L’insoddisfazione regna sovrana.
Il mondo del lavoro sembra essere la causa di maggiore tensione e fatica. Per altri la causa è la famiglia, ma questo è un altro discorso.
Parlando al caffè con alcuni clleghi, il risultato della conversazione è stato quantomeno stupefacente.
Nella maggioranza dei casi ci si lamentava del trattamento ricevuto dall’azienda a fronte del lavoro svolto.
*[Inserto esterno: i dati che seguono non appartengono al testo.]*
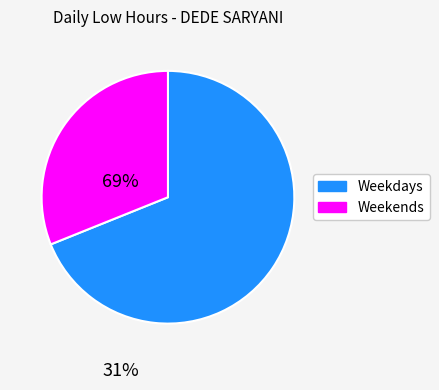

Does any single category account for the majority?

Yes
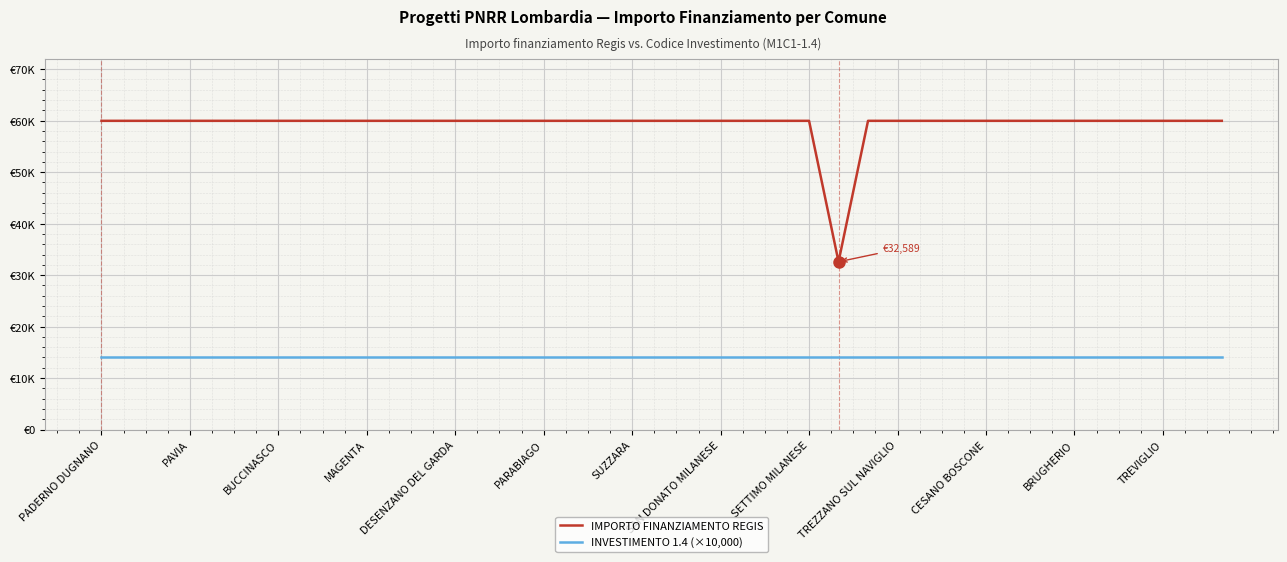

What are all the series names shown in the legend?

IMPORTO FINANZIAMENTO REGIS, INVESTIMENTO 1.4 (×10,000)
In pratica l’insoddisfazione riguardava lo stipendio (ovviamente) e si finiva per accusarla di non essere disponibile ad aumenti e/o riconoscimenti.
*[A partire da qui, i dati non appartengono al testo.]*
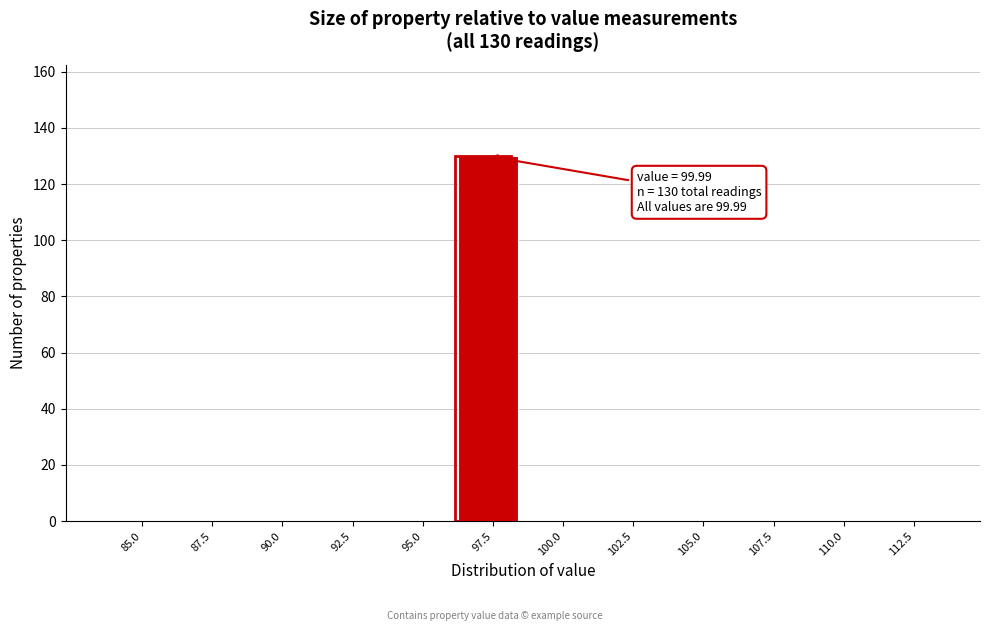

Reading left to right, list all the values displayed in this chart.

85.0=0	87.5=0	90.0=0	92.5=0	95.0=0	97.5=130	100.0=0	102.5=0	105.0=0	107.5=0	110.0=0	112.5=0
Potrei sembrare aziendalista e decisamente controcorrente, ma cerco di analizzare i fatti tenendomi lontano dall’emotività, considerando una normale situazione lavorativa e senza descutere di eventuali contese in atto.
Parto dal presupposto che un’azienda sia creata al fine di generare un utile, un guadagno e non certo per fare la ONLUS nei confronti della società e quando si è un dipendente (come lo sono io), c’è un contratto firmato che a fronte di una prestazione d’opera ci sia un corrispettivo versato.
Già questo dovrebbe essere sufficiente per chiarire le rispettive posizioni, dove un dipendente è tenuto a svolgere il lavoro assegnato al meglio delle sue possibilità al fine di ricevere il compenso pattuito… e invece no.
Preferiamo lamentarci che non siamo pagati abbastanza, che lavoriamo troppo in confronto a ciò che facciamo e che avremmo diritto a ben altro. Perchè?
Perchè dovremmo essere pagati di più o lavorare di meno?
Quando si entra in questo circolo di pensieri si tende a lavorare di meno o niente
Forse non ci è chiaro che comunque si viene pagati, pertanto l’azienda si aspetta che il lavoro assegnato venga svolto perchè siamo pagati. Punto.
Non devono esserci dubbi su questo. Siamo pagati e dobbiamo lavorare per questo. Poi ci possono essere problemi di relazione, punti aperti sull’ambiente di lavoro, sulla correttezza del compenso e sul carico di lavoro, ma tutto questo deve essere discusso in sede di contrattazione, non può essere presa una decisione unilaterale secondo cui non sono contento e faccio di testa mia.
Un contratto deve essere rispettato anche se non ci piace.
Se pensiamo ci siano ingiustizie, andiamo al tavolo della contrattazione e se siamo bravi otteniamo condizioni migliori, altrimenti scegliamo altrimenti.
Si certo, la fai facile dicendo che ci si licenzia se non ci piaciono le condizioni.
Il fatto è che si può scegliere. Sempre. Si può scegliere di rimanere alle condizioni pattuite o andarcene, ma tutto dipende da noi, anche lavorando se non soddisfatti.
Certo se si trova la giusta alternativa, bisogna avere il coraggio di alzare i tacchi e comunque smettere di lamentarsi perchè è controproducente, per noi e per l’ambiente di lavoro in cui lavoriamo.
Cambiamo il nostro modo di essere e seppelliamo la lamentela.